New stared at her, probing for a weak spot. She was a stubborn woman, and he sensed that she wasn’t easily moved, once she’d made up her mind. His ma was water, but Raven Dunstan was mountain rock.
Thunder cracked and boomed. The windows rattled in their frames.
—New—
The summons was stronger now, pulling him urgently toward Usherland and the Lodge.
—come home—
It faded in and out, drifted away in a silken hiss that became the noise of rain on the roof.
“Don’t go.” Myra’s voice cracked. “Oh Lord, don’t go, don’t go, don’t go…”
“I have to find out what happened to Nathan,” he told her. “I won’t sit on this mountain for another harvest season while the Pumpkin Man takes his pick. And I’m gonna face whatever it is in the Lodge, Ma.”
Raven touched New’s shoulder, and as he turned his attention to her, intending to command her to stay in the cabin until the storm had passed, he saw the fierce strength in her eyes, the need to know for herself what lay inside the Lodge’s walls.
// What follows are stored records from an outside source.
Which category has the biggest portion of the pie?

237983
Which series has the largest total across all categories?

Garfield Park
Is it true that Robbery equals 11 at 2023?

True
He remembered the poster of the children’s faces. Maybe she did deserve to find the answer she sought, but he was still afraid for her. How could he protect her against something as strong as the power that called him from Usherland? He almost delivered the command—almost—but then he said, “I’m ready to go now. Are you?”
“I’m ready.”
“Lord God,” Myra breathed, and caught back a sob.
New retrieved the stick from where he’d propped it near the door. “Ma?” he said, and when she looked up at him from the picture, tears spilled down her face. “I’m gonna come back,” he vowed. “But this is somethin’ I have to do. Can you understand that?”
“Your pa wouldn’t have—”
“I’m not him. I’m nobody but me. I love you, Ma, but I’ve got to go down to that house.”
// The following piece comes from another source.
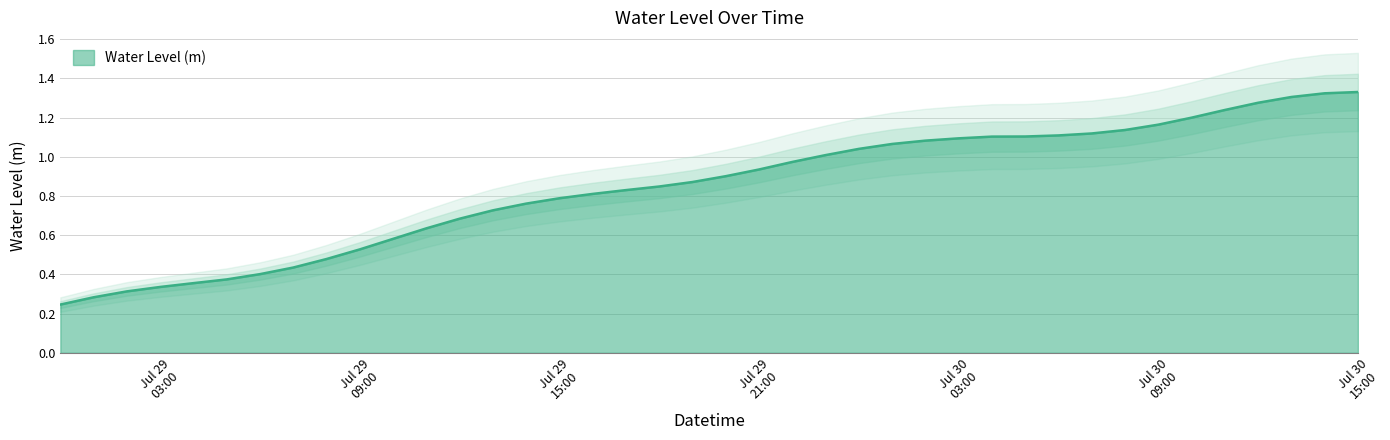

Count the number of data series in this chart.

1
She gazed at him for a long moment, and then she whispered, “God help you, then. The both of you.”
New bent over her and kiss
ed her cheek. Her tears dropped softly to his father’s picture.
“I love you,” she said, as New and Raven started to leave—and the sound of those words gave New a resolve he’d never known before.
The rain thrashed down as New guided the pickup truck away from the cabin. Only the windshield wiper on his side worked, but it kept the glass clear enough to see through. The two plastic bull’s-eye lanterns that Raven had bought at the hardware store sat between them, and Raven wore her camera case around her neck.
“The tape,” Raven said. “What did you use it for?”
“My snare,” he replied, and offered no more.
The summons was in his mind, throbbing through his bones, eagerly calling to him from Usherland. The first narrow road that New followed was blocked by a fallen tree. He backed up and found another. It, too, was obstructed by deep craters of water and thorns. The third was too steep for the truck to negotiate. As New drove the truck down a fourth trail that twisted precariously through the woods, the tires slipped on loose rocks. The trail narrowed, the fenders barely scraping between tree trunks. Raven rolled down her window to help guide him, the rain flailing into her face.
“We can’t make it!” Raven told him. “We’ll have to turn back!”
He didn’t answer. The beckoning voice of the Lodge was stronger, almost joyful with triumph, an eerie merging of the wind, rain, and thunder. Inching along the trail, the truck steadily penetrated deeper into Usherland.
And abruptly, as the truck rounded a sharp curve, the summons stopped.
New put his foot on the brake. The truck slid forward ten feet before the wheels locked.
Directly in front of them, the trail ended at what appeared to be a dense thicket of dark green vegetation. The truck’s head-lights couldn’t penetrate it. On both sides of the trail, black thorns grew in vicious whorls, like barbed wire.
“There’s no way to get through there,” Raven said. “You’d need a damned tank!”